Un nuevo estudio dirigido por la Universidad de Oxford ha descubierto que la evolución natural de los genes de resistencia a los antibióticos ha mantenido la resistencia en las bacterias a pesar de una reducción en el uso de antibióticos.
Los hallazgos demuestran la importancia de comprender la evolución regulatoria de los genes de resistencia para combatir estratégicamente la RAM.
El estudio, “El ajuste regulatorio de mcr-1 aumenta la aptitud bacteriana y estabiliza la resistencia a los antibióticos en entornos agrícolas”, se publicó en el Journal of the International Society for Microbial Ecology .La resistencia a los antimicrobianos (RAM) es una amenaza grave y creciente para la salud mundial: 1,2 millones de personas mueren cada año debido a infecciones resistentes a los medicamentos. El uso excesivo e indebido de antibióticos es una de las principales causas de la resistencia a los antimicrobianos, y existe una necesidad urgente de proteger la eficacia de los antibióticos de “última línea” para tratar infecciones multirresistentes.
“Nuestro estudio muestra cómo la evolución puede estabilizar rápidamente genes de resistencia en poblaciones de patógenos, reduciendo el impacto de restringir el consumo de antibióticos. Limitar el consumo es una de las estrategias más ampliamente defendidas para combatir la resistencia a los antimicrobianos, y la principal lección de nuestro trabajo en el futuro es que necesitamos nuevos “Estrategias innovadoras para eliminar activamente las bacterias AMR”, dice el profesor Craig MacLean, Departamento de Biología de la Universidad de Oxford.

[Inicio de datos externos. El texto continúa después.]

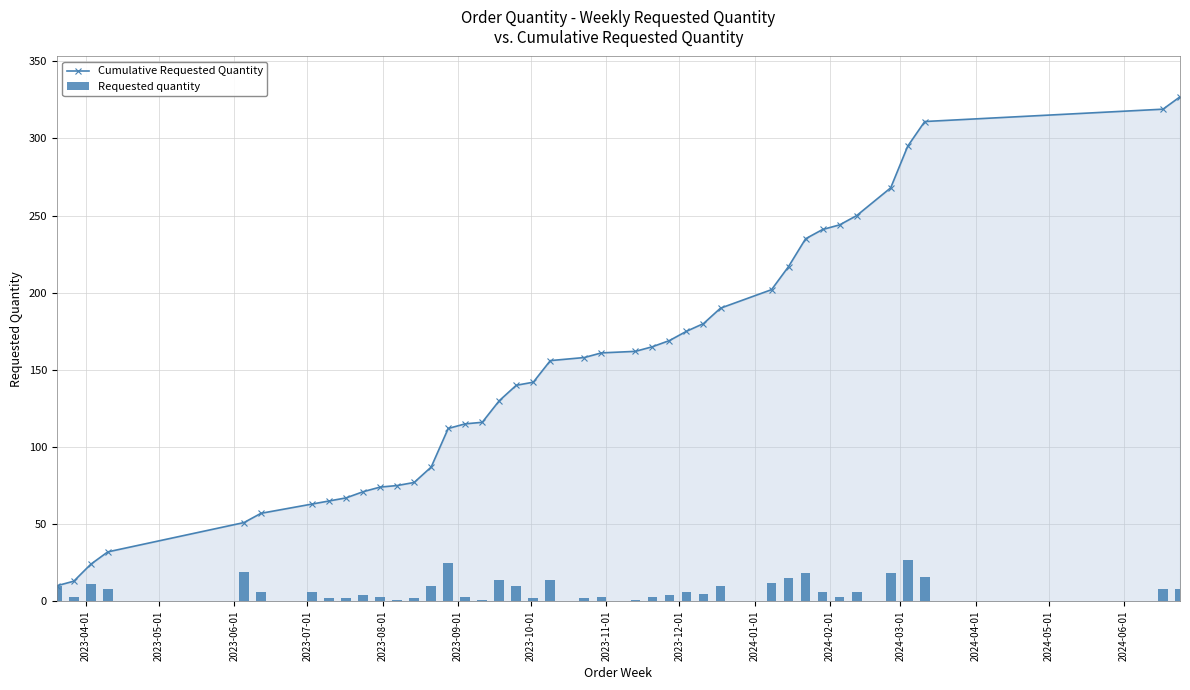

Which series has the largest total across all categories?

Cumulative Requested Quantity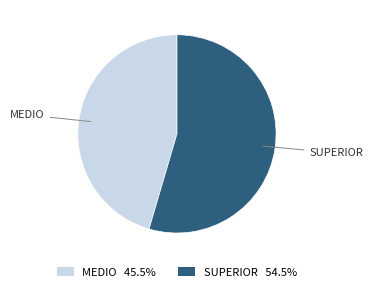

Is it true that MEDIO is 34% of the pie?

False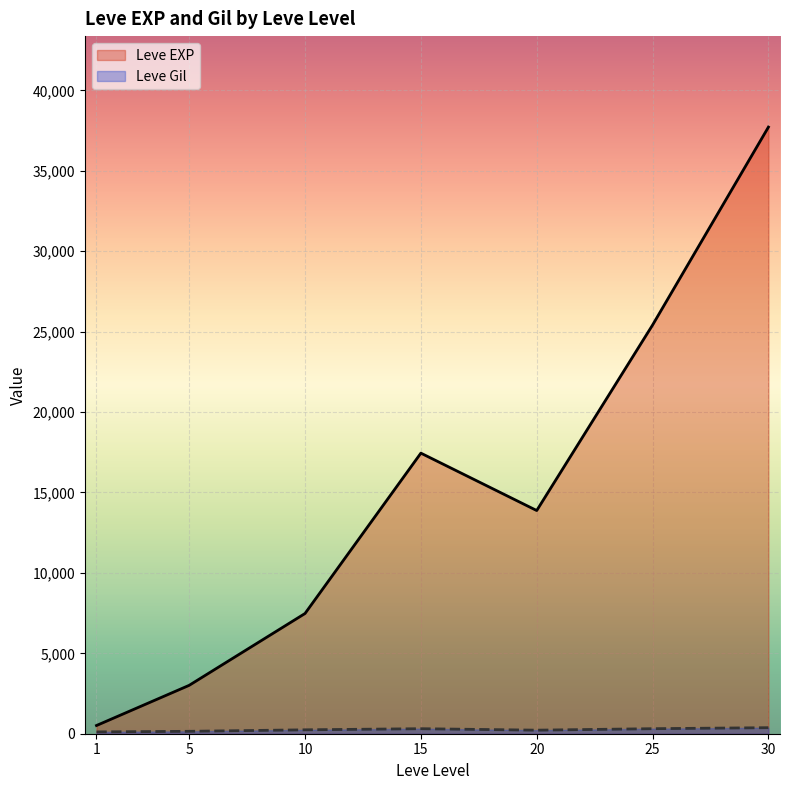

What is the maximum value for Leve EXP?

37715.0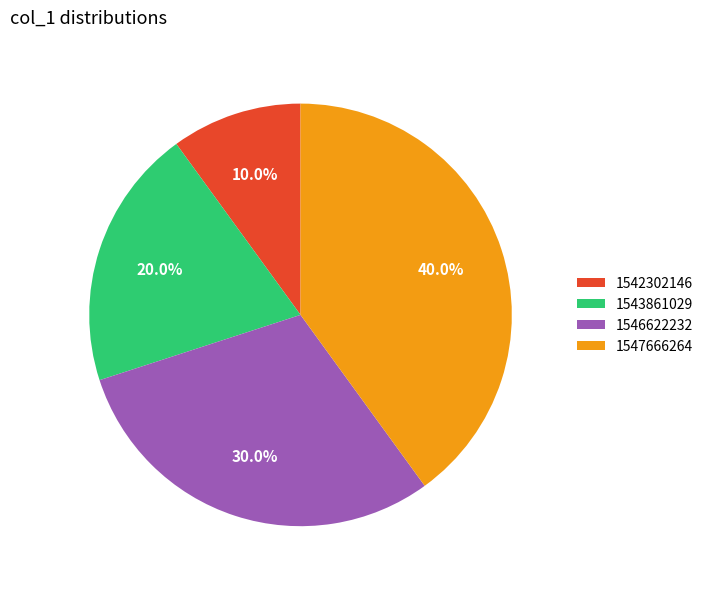

What percentage is NOT represented by 1543861029?

80.0%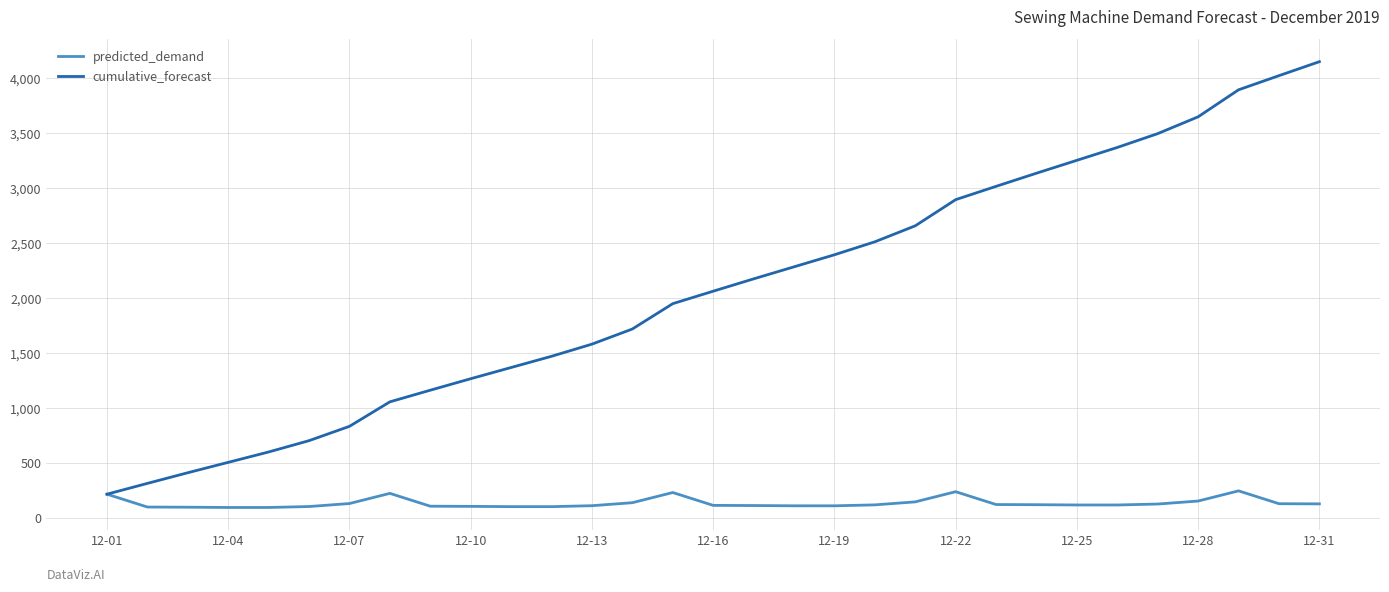

Rank the series by their average value, from highest to lowest.

cumulative_forecast, predicted_demand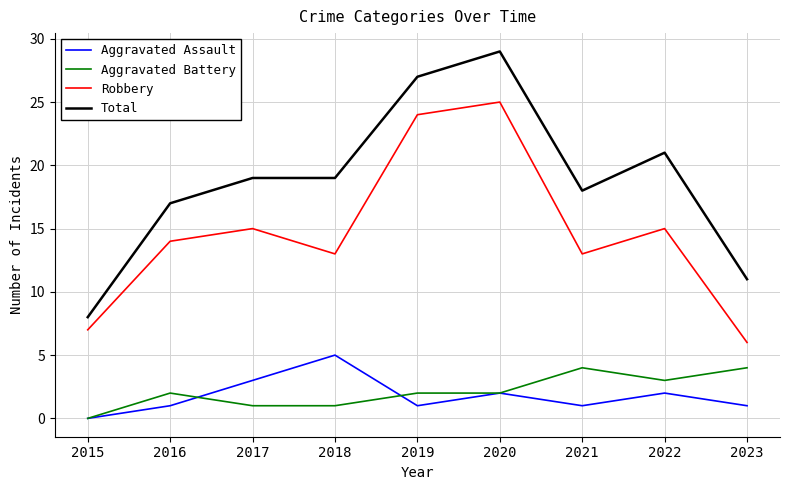

Reading left to right, transcribe all the data shown in this chart.

Aggravated Assault: 0	1	3	5	1	2	1	2	1
Aggravated Battery: 0	2	1	1	2	2	4	3	4
Robbery: 7	14	15	13	24	25	13	15	6
Total: 8	17	19	19	27	29	18	21	11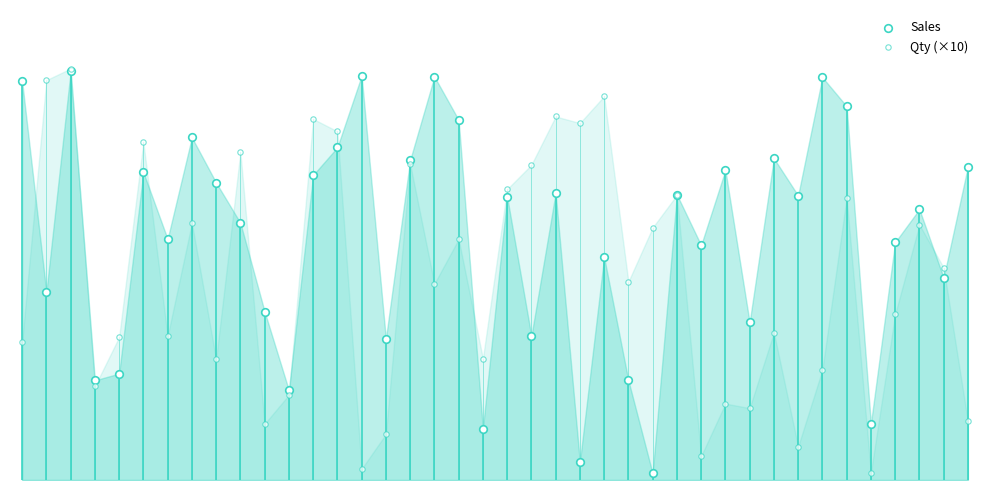

Which series reaches the maximum Y coordinate?

Qty (×10)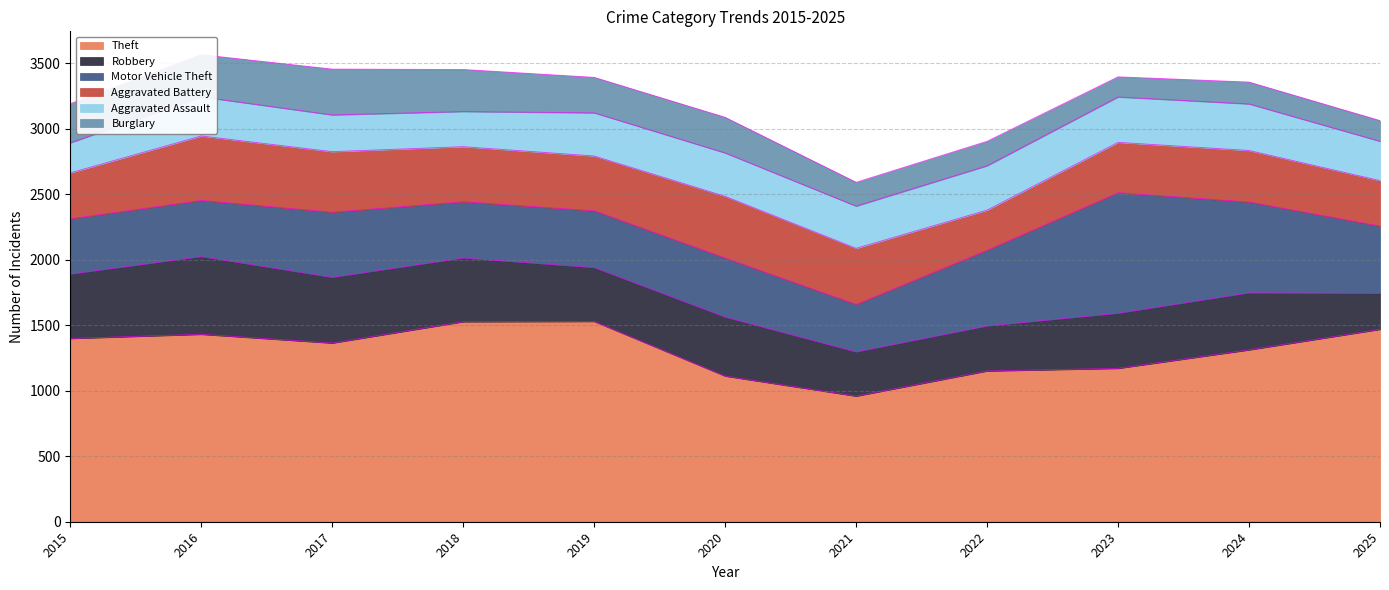

List the series in order of their peak value, lowest first.

Burglary, Aggravated Assault, Aggravated Battery, Robbery, Motor Vehicle Theft, Theft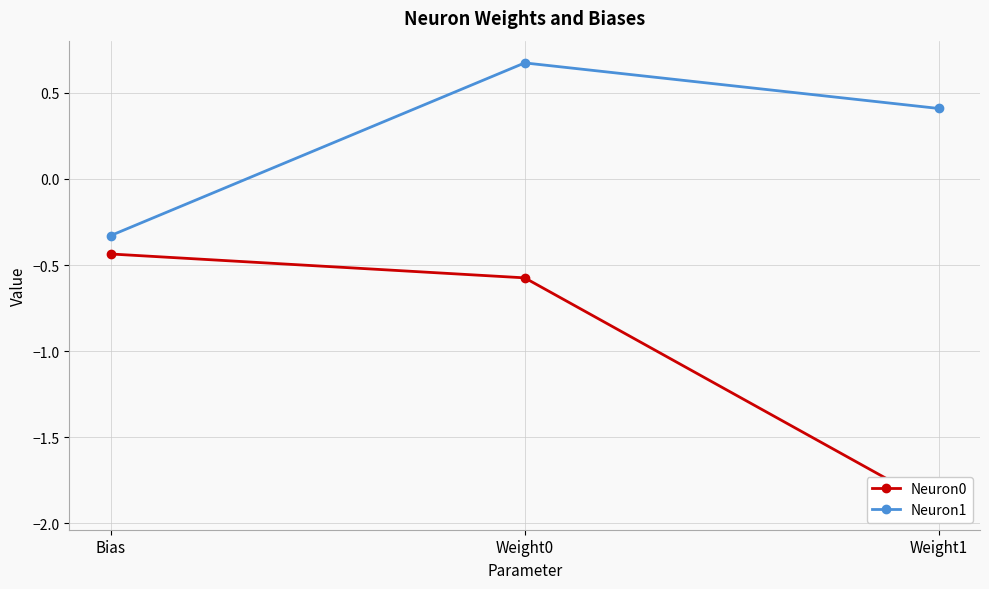

Which series has the widest spread of values?

Neuron0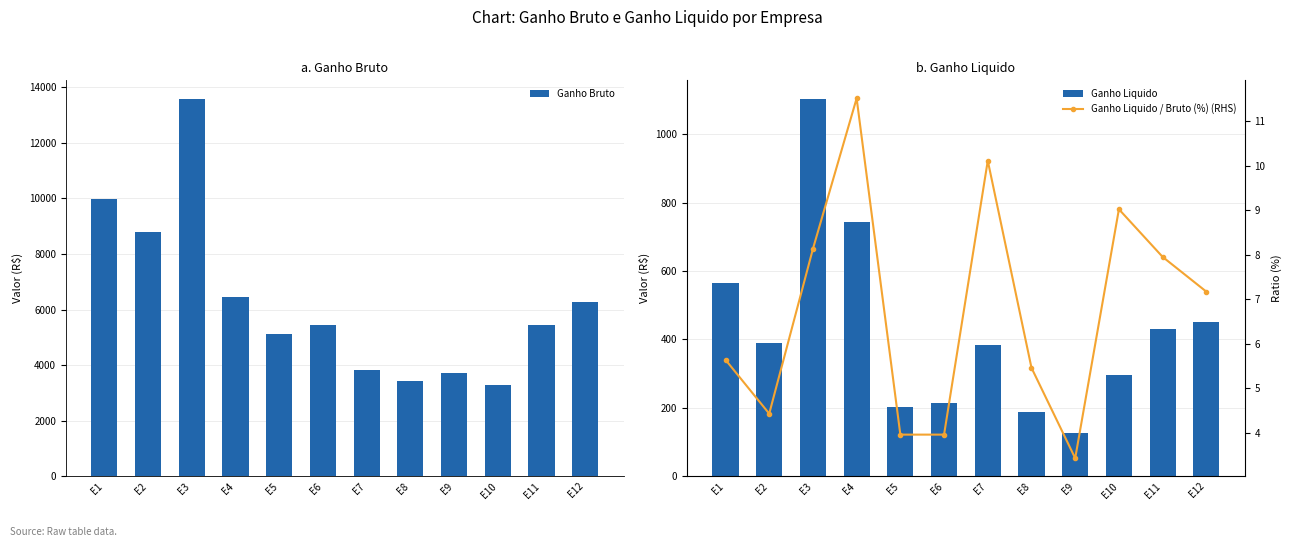

What is the lowest value of the Ganho Liquido / Bruto (%) (RHS) series?

3.4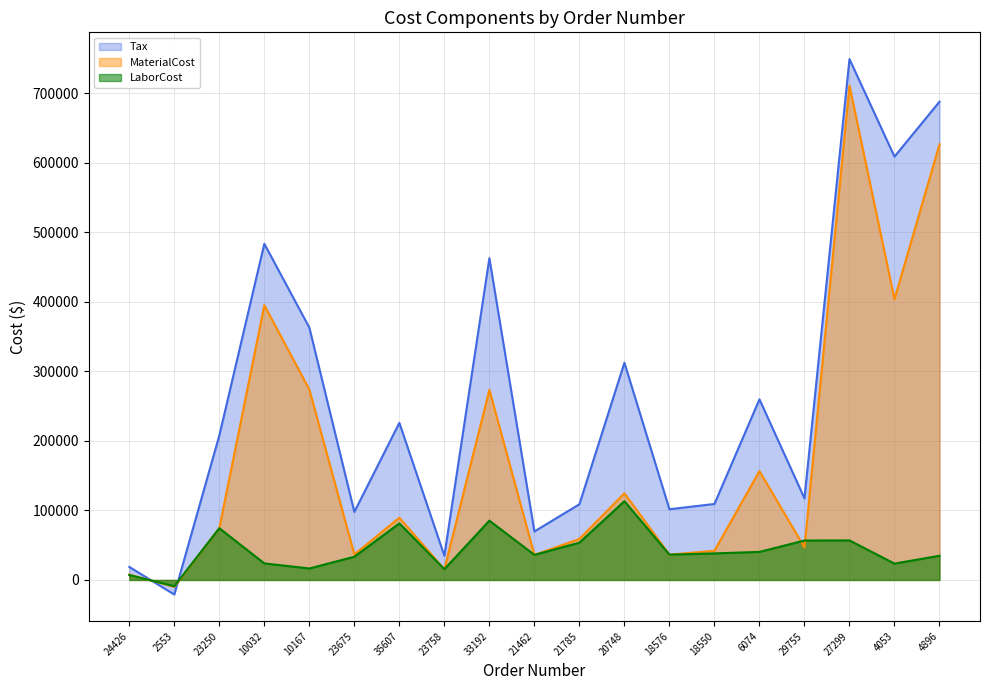

Reading left to right, what are all the values shown in this chart?

MaterialCost: 24426=7836.6	2553=-9981.1	23250=74466.6	10032=395314.0	10167=273980.0	23675=36748.8	35607=89561.8	23758=15509.3	33192=273546.0	21462=36107.6	21785=59035.9	20748=124687.0	18576=36437.5	18550=42013.4	6074=156646.0	29755=46889.3	27299=711132.4	4053=403927.3	4896=626858.0
LaborCost: 24426=7124.5	2553=-9073.9	23250=74466.6	10032=23838.0	10167=16521.4	23675=33408.0	35607=81419.8	23758=15509.3	33192=85337.5	21462=36107.6	21785=53669.0	20748=113350.6	18576=36437.5	18550=38194.0	6074=40387.6	29755=56738.1	27299=56888.0	4053=23517.0	4896=34851.3
Tax: 24426=18762.6	2553=-20960.5	23250=207910.8	10032=483701.4	10167=363126.8	23675=97938.9	35607=226054.8	23758=34806.0	33192=462959.7	21462=69796.0	21785=108929.3	20748=312543.4	18576=101748.1	18550=109322.7	6074=259887.3	29755=117420.1	27299=749434.4	4053=609108.1	4896=688177.7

En 2017, el gobierno chino prohibió el uso del antibiótico de última línea colistina como promotor del crecimiento en alimentos para animales en respuesta a la rápida propagación de la bacteria resistente a los antibióticos Escherichia coli (E.coli), portadora de genes de resistencia móvil a la colistina (MCR). Las bacterias que portan genes MCR son resistentes al tratamiento con colistina y causan infecciones resistentes a los medicamentos difíciles de tratar en humanos y animales.
La prohibición condujo a una reducción del 90% en el consumo de colistina, y los científicos esperaban ver una caída correspondiente en las tasas de RAM. Esto se debe a que el gen MCR está asociado con costos de aptitud física, como una menor capacidad competitiva y virulencia. Sin embargo, estudios de vigilancia a gran escala en China después de la prohibición encontraron que la disminución del gen mcr-1 fue más lenta de lo previsto.